BRIEF:
Transcribe, with complete accuracy, all of the entries below except for the pictures.

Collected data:

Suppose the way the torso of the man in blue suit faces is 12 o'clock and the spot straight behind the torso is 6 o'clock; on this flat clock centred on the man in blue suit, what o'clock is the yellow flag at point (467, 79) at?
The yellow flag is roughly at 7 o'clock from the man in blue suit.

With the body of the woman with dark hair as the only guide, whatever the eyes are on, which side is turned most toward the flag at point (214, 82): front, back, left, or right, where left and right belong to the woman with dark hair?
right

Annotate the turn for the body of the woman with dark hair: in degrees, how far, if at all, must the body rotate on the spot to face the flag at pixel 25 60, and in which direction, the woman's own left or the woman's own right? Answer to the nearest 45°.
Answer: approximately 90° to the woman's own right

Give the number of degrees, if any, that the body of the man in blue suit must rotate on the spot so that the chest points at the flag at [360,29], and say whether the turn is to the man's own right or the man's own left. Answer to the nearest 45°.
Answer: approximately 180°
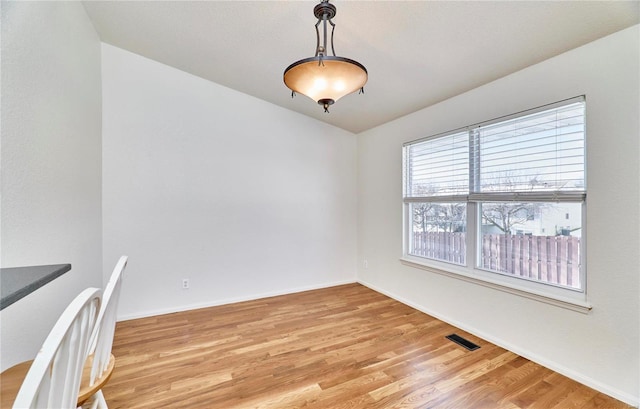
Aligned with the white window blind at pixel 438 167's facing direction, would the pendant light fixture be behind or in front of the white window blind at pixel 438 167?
in front

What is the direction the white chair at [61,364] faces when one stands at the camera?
facing away from the viewer and to the left of the viewer

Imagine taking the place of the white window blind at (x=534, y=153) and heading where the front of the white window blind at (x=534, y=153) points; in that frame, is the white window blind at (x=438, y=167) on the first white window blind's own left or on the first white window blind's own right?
on the first white window blind's own right

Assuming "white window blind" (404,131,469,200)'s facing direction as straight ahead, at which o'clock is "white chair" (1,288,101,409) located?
The white chair is roughly at 11 o'clock from the white window blind.

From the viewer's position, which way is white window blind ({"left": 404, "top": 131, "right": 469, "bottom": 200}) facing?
facing the viewer and to the left of the viewer

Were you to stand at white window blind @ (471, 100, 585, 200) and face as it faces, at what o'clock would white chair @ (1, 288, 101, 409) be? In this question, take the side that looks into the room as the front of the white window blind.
The white chair is roughly at 11 o'clock from the white window blind.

ANSWER:
Suppose the way the torso of the man in blue suit faces is 12 o'clock and the spot straight behind the torso is 6 o'clock; on this flat clock centred on the man in blue suit, what o'clock is the yellow flag at point (467, 79) at?
The yellow flag is roughly at 7 o'clock from the man in blue suit.

With the body of the woman with dark hair as the only guide, whatever the eyes are on, which side is turned most toward the flag at point (214, 82): front, back, left, or right, where left and right belong to the woman with dark hair?
right

Annotate the turn for the body of the woman with dark hair: in degrees, how far, if at all, must the body rotate on the spot to face the flag at pixel 25 60, and in which direction, the woman's own left or the woman's own right? Answer to the nearest 45°.
Answer: approximately 90° to the woman's own right

Give the number of degrees, if any, that the body of the man in blue suit must rotate on the spot so that the chest points at the flag at [360,29], and say whether the turn is to the man's own right or the man's own left. Answer to the nearest 45°.
Answer: approximately 180°
Aligned with the white window blind at pixel 438 167's facing direction, would the pendant light fixture be behind or in front of the white window blind at pixel 438 167?
in front

What is the direction the white chair at [61,364] faces when one stands at the camera?
facing away from the viewer and to the left of the viewer

Imagine taking the place of the white window blind at (x=534, y=153) and heading where the front of the white window blind at (x=534, y=153) points; in that frame, is the white window blind at (x=438, y=167) on the first white window blind's own left or on the first white window blind's own right?
on the first white window blind's own right

Assuming "white window blind" (404,131,469,200)'s facing direction as straight ahead, at which o'clock is "white chair" (1,288,101,409) located?
The white chair is roughly at 11 o'clock from the white window blind.

From the viewer's position, which way is white window blind ({"left": 404, "top": 131, "right": 469, "bottom": 200}) facing?
facing the viewer and to the left of the viewer

Were you to stand at white window blind @ (471, 100, 585, 200) and face as it faces, at what o'clock would white chair @ (1, 288, 101, 409) be? In this question, take the side that looks into the room as the front of the white window blind.
The white chair is roughly at 11 o'clock from the white window blind.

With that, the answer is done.